Both papers point out vulnerabilities in anti-virus software, yet all authors agree that imperfect
anti-virus protection is better than none. Mainly because anti-virus protection and other security
tools make it more difficult for attackers to breach a system, the papers focus on different areas
of vulnerability in the context of anti-virus. All authors agree that more research in the field is
needed and should be further invested. In addition, both papers suggest basic security training for
regular users to reduce the chances of successful attacks and speed up detection. The papers
analyzed here also give examples of real-world attacks where attackers have exploited the
vulnerabilities described in the research. Which is an excellent tactic because it proves the
authors’ research is valid and relevant.

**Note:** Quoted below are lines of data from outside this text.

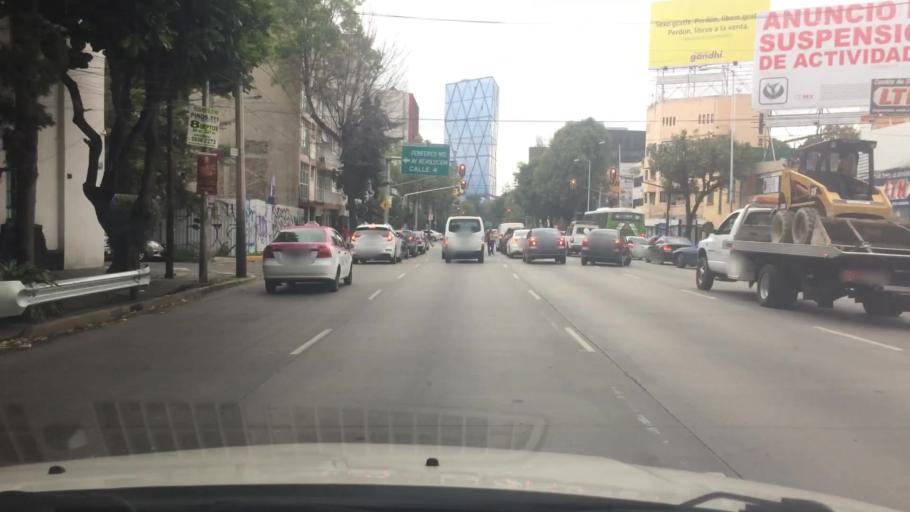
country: MX
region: Mexico City
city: Colonia del Valle
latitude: 19.3905
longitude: -99.1823
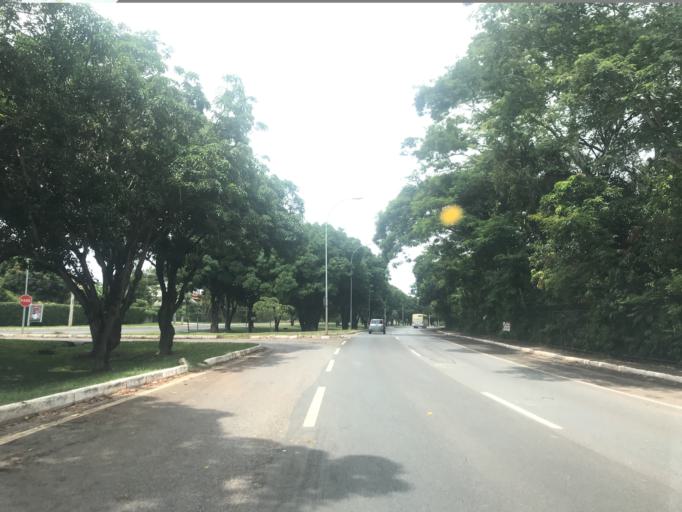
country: BR
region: Federal District
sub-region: Brasilia
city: Brasilia
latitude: -15.8409
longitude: -47.8399
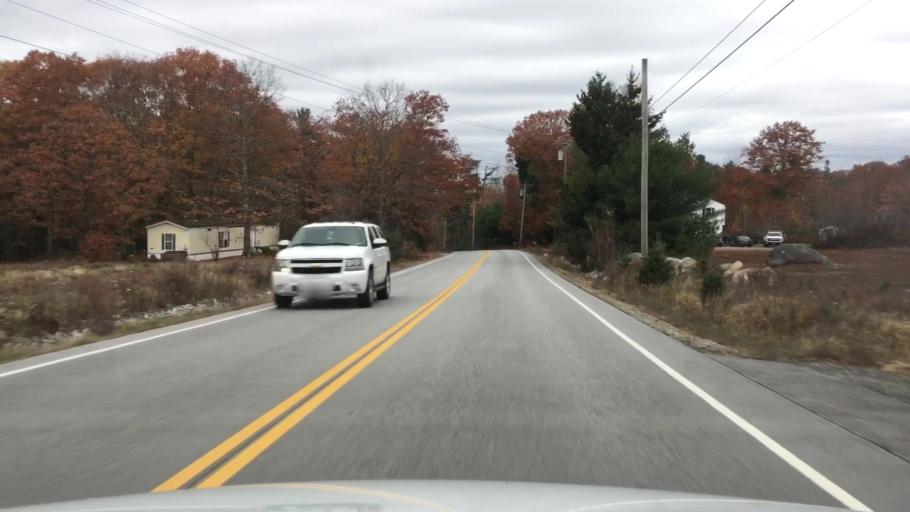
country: US
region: Maine
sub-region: Hancock County
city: Orland
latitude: 44.5538
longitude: -68.6943
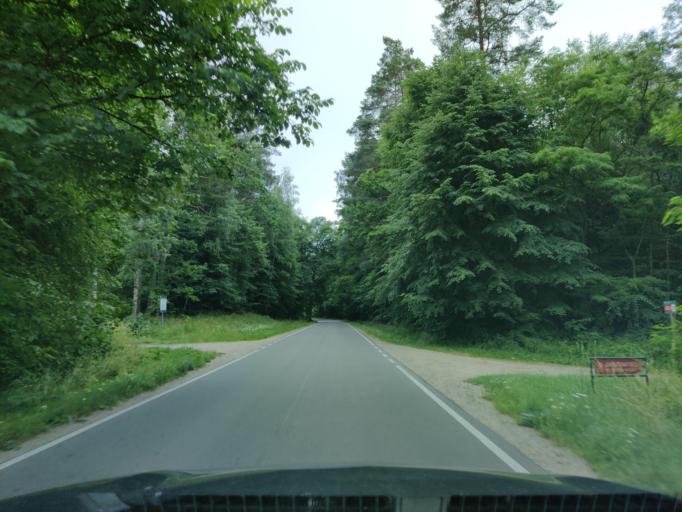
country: PL
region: Warmian-Masurian Voivodeship
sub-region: Powiat gizycki
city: Ryn
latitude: 53.8838
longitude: 21.5785
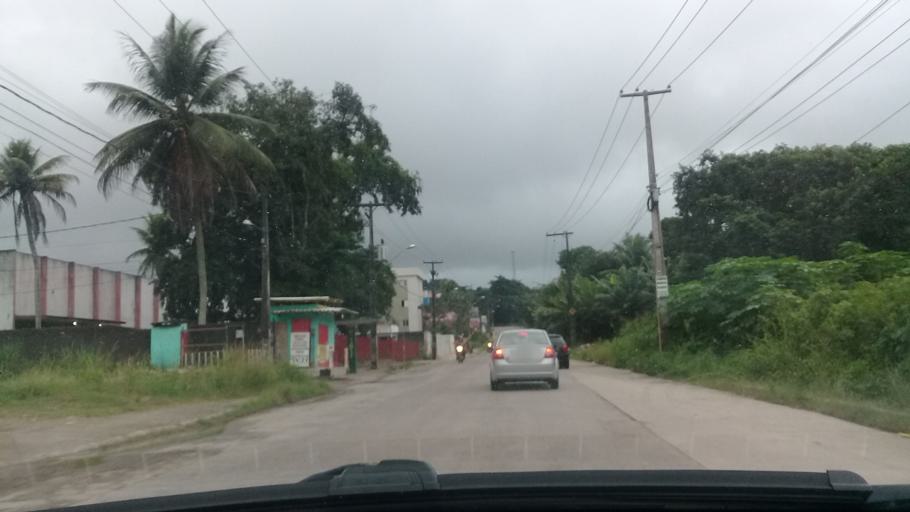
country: BR
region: Pernambuco
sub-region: Moreno
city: Moreno
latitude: -8.1153
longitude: -35.0850
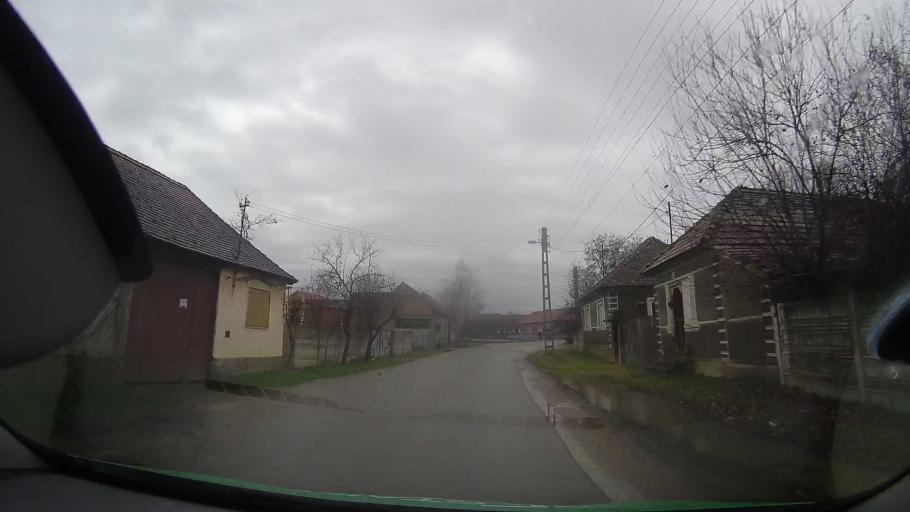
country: RO
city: Capalna
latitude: 46.7092
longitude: 22.0546
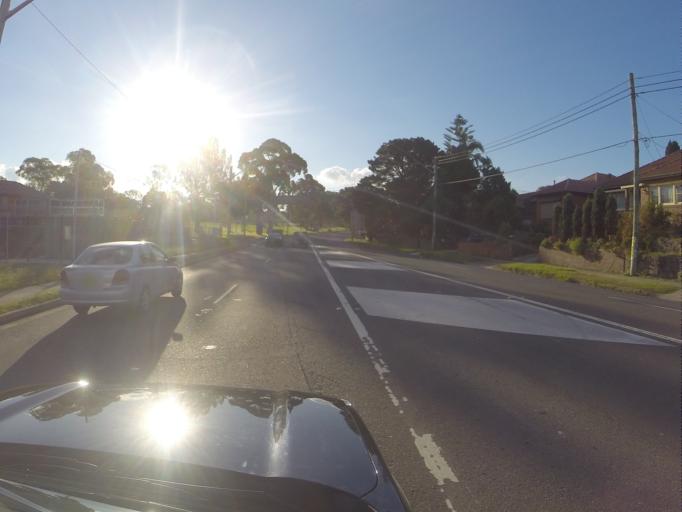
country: AU
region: New South Wales
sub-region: Rockdale
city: Bexley North
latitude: -33.9349
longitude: 151.1108
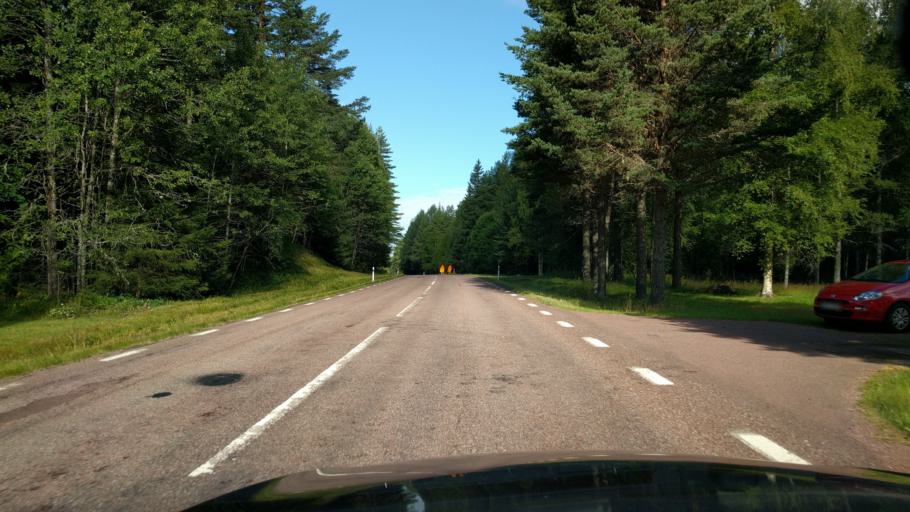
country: SE
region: Dalarna
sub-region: Mora Kommun
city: Mora
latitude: 61.0857
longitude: 14.3220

Both papers are great examples of the research taking
place in the anti-malware/virus detection research community, which strives for faster detection,
prevention, and mitigation of virus attacks.

References
Carlin, Domhnall, Cowan, Alexandra, O’Kane, Philip, & Sezer, Sakir. (2017). The Effects of
Traditional Anti-Virus Labels on Malware Detection Using Dynamic Runtime Opcodes.
IEEE Access, 5, 17742-17752.
Min, Byungho, Varadharajan, Vijay, Tupakula, Udaya, & Hitchens, Michael. (2014). Antivirus
security: Naked during updates. Software, Practice & Experience, 44(10), 1201-1222.